──────── Data to examine ────────

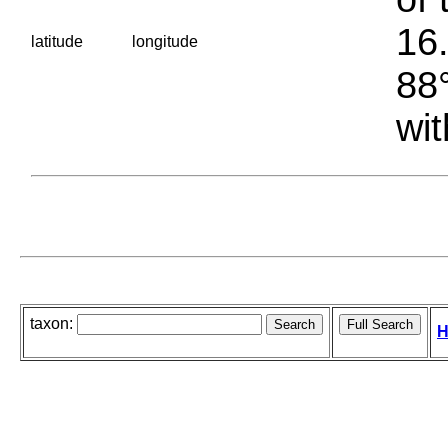
16.
latitude
longitude
88°
wit
taxon:
H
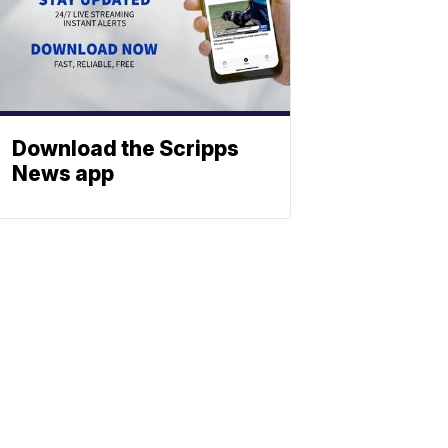
Download the Scripps
News app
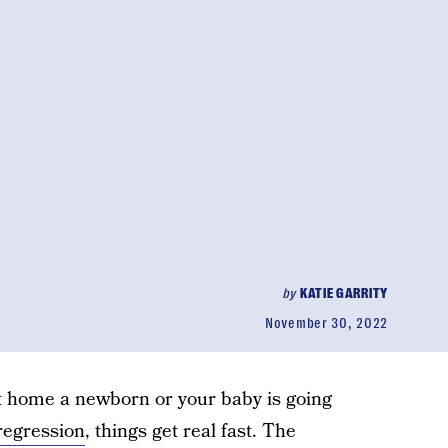
by
KATIE GARRITY
November 30, 2022
t home a newborn or your baby is going
regression
, things get real fast. The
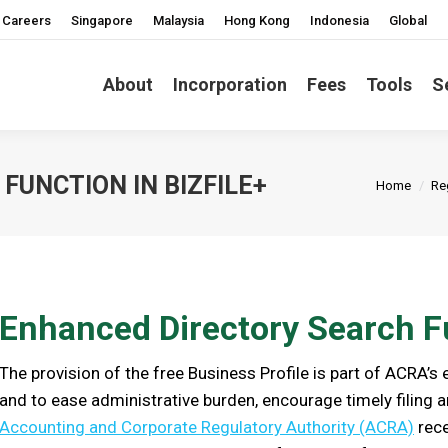
Careers
Singapore
Malaysia
Hong Kong
Indonesia
Global
About
Incorporation
Fees
Tools
S
You are h
FUNCTION IN BIZFILE+
Home
Re
Enhanced Directory Search Fu
The provision of the free Business Profile is part of ACRA’s
and to ease administrative burden, encourage timely filing a
Accounting and Corporate Regulatory Authority (ACRA)
rece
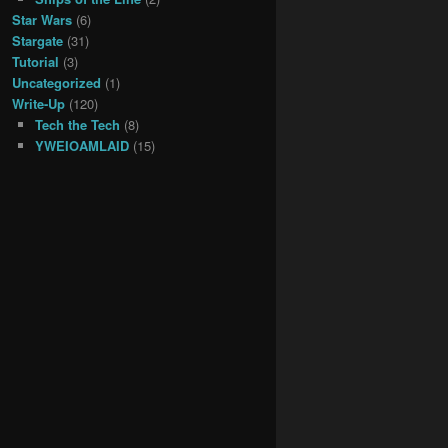
Star Wars
(6)
Stargate
(31)
Tutorial
(3)
Uncategorized
(1)
Write-Up
(120)
Tech the Tech
(8)
YWEIOAMLAID
(15)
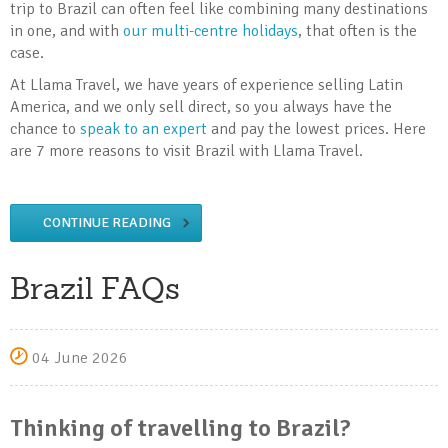
trip to Brazil can often feel like combining many destinations
in one, and with
our multi-centre holidays
, that often is the
case.
At Llama Travel, we have years of experience selling Latin
America, and we only sell direct, so you always have the
chance to
speak to an expert
and pay the lowest prices. Here
are 7 more reasons to visit Brazil with Llama Travel.
CONTINUE READING
Brazil FAQs
04 June 2026
Thinking of travelling to Brazil?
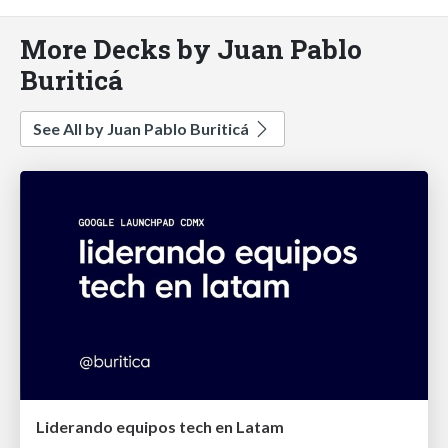
More Decks by Juan Pablo
Buriticá
See All by Juan Pablo Buriticá
Liderando equipos tech en Latam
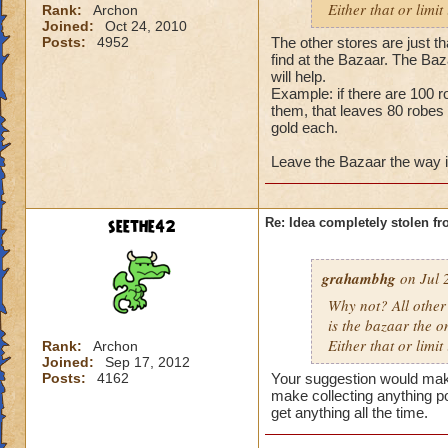
Either that or limit
Rank:
Archon
Joined:
Oct 24, 2010
Posts:
4952
The other stores are just th
find at the Bazaar. The Baza
will help.
Example: if there are 100 r
them, that leaves 80 robes 
gold each.
Leave the Bazaar the way it i
seethe42
Re: Idea completely stolen fr
grahambhg
on Jul 
Why not? All other 
is the bazaar the o
Either that or limit
Rank:
Archon
Joined:
Sep 17, 2012
Posts:
4162
Your suggestion would mak
make collecting anything p
get anything all the time.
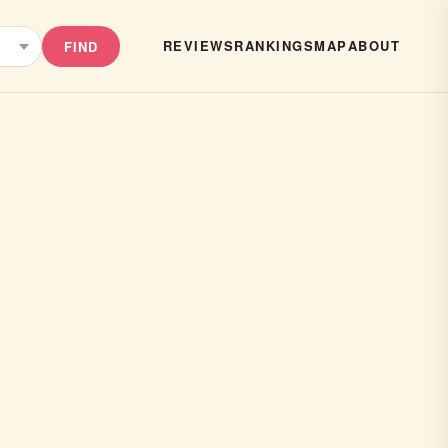
REVIEWS
RANKINGS
MAP
ABOUT
FIND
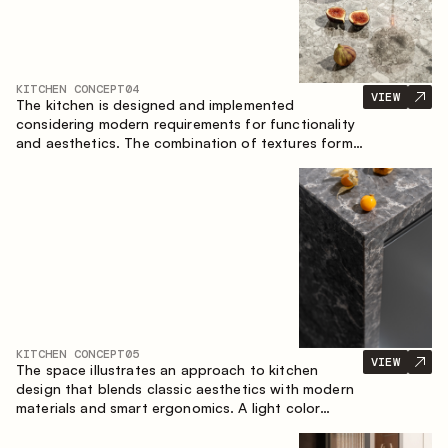
KITCHEN CONCEPT
04
VIEW
The kitchen is designed and implemented
considering modern requirements for functionality
and aesthetics. The combination of textures forms
a restrained and balanced interior.
KITCHEN CONCEPT
05
VIEW
The space illustrates an approach to kitchen
design that blends classic aesthetics with modern
materials and smart ergonomics. A light color
palette, precise geometry and balanced
proportions come together to create an interior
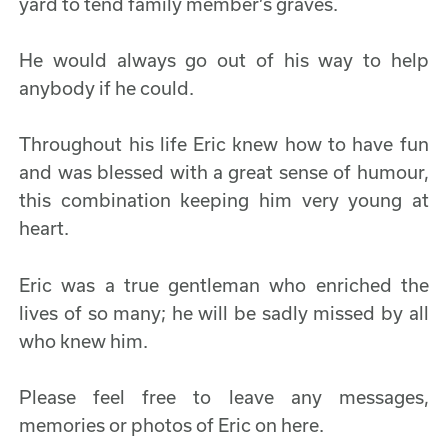
yard to tend family member’s graves.
He would always go out of his way to help
anybody if he could.
Throughout his life Eric knew how to have fun
and was blessed with a great sense of humour,
this combination keeping him very young at
heart.
Eric was a true gentleman who enriched the
lives of so many; he will be sadly missed by all
who knew him.
Please feel free to leave any messages,
memories or photos of Eric on here.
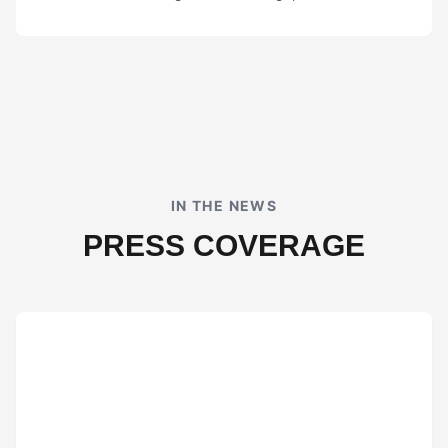
IN THE NEWS
PRESS COVERAGE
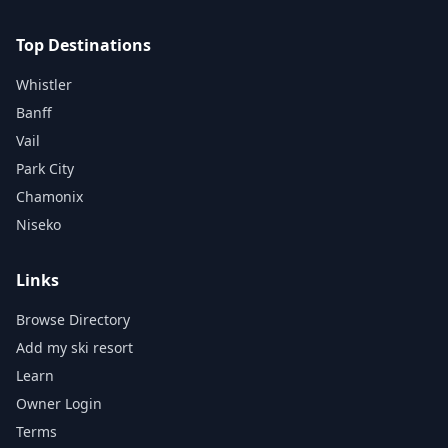
Top Destinations
Whistler
Banff
Vail
Park City
Chamonix
Niseko
Links
Browse Directory
Add my ski resort
Learn
Owner Login
Terms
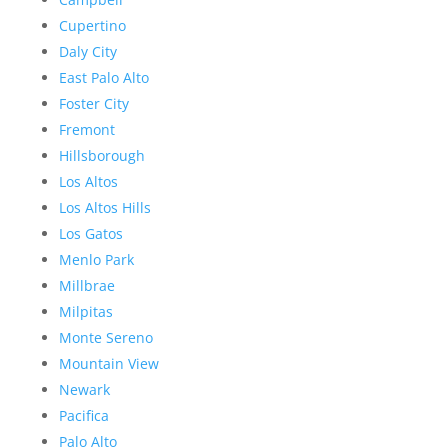
Cupertino
Daly City
East Palo Alto
Foster City
Fremont
Hillsborough
Los Altos
Los Altos Hills
Los Gatos
Menlo Park
Millbrae
Milpitas
Monte Sereno
Mountain View
Newark
Pacifica
Palo Alto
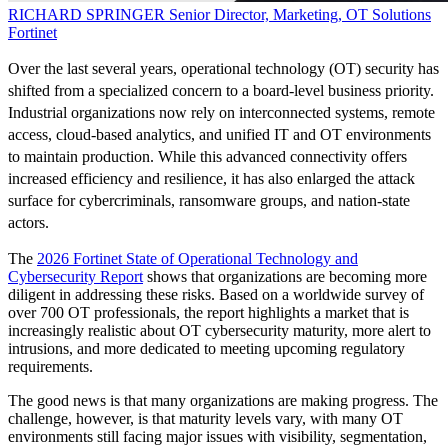
RICHARD SPRINGER
Senior Director, Marketing, OT Solutions
Fortinet
Over the last several years, operational technology (OT) security has
shifted from a specialized concern to a board-level business priority.
Industrial organizations now rely on interconnected systems, remote
access, cloud-based analytics, and unified IT and OT environments
to maintain production. While this advanced connectivity offers
increased efficiency and resilience, it has also enlarged the attack
surface for cybercriminals, ransomware groups, and nation-state
actors.
The
2026 Fortinet State of Operational Technology and
Cybersecurity Report
shows that organizations are becoming more
diligent in addressing these risks. Based on a worldwide survey of
over 700 OT professionals, the report highlights a market that is
increasingly realistic about OT cybersecurity maturity, more alert to
intrusions, and more dedicated to meeting upcoming regulatory
requirements.
The good news is that many organizations are making progress. The
challenge, however, is that maturity levels vary, with many OT
environments still facing major issues with visibility, segmentation,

────────

Task details » Swap "Menlo Park" for "Redwood City" in the records from the line holding "IN THE NEWS" through the end of the records, inclusive, and give only those lines again with everything else unchanged. Leave the pictures out of the answer.

Answer section »
IN THE NEWS
PRESS COVERAGE
Top Destinations
Whistler
Banff
Vail
Park City
Chamonix
Niseko
Links
Browse Directory
Add my ski resort
Learn
Owner Login
Terms
Cupertino
Daly City
East Palo Alto
Foster City
Fremont
Hillsborough
Los Altos
Los Altos Hills
Los Gatos
Redwood City
Millbrae
Milpitas
Monte Sereno
Mountain View
Newark
Pacifica
Palo Alto
RICHARD SPRINGER
Senior Director, Marketing, OT Solutions
Fortinet
Over the last several years, operational technology (OT) security has
shifted from a specialized concern to a board-level business priority.
Industrial organizations now rely on interconnected systems, remote
access, cloud-based analytics, and unified IT and OT environments
to maintain production. While this advanced connectivity offers
increased efficiency and resilience, it has also enlarged the attack
surface for cybercriminals, ransomware groups, and nation-state
actors.
The
2026 Fortinet State of Operational Technology and
Cybersecurity Report
shows that organizations are becoming more
diligent in addressing these risks. Based on a worldwide survey of
over 700 OT professionals, the report highlights a market that is
increasingly realistic about OT cybersecurity maturity, more alert to
intrusions, and more dedicated to meeting upcoming regulatory
requirements.
The good news is that many organizations are making progress. The
challenge, however, is that maturity levels vary, with many OT
environments still facing major issues with visibility, segmentation,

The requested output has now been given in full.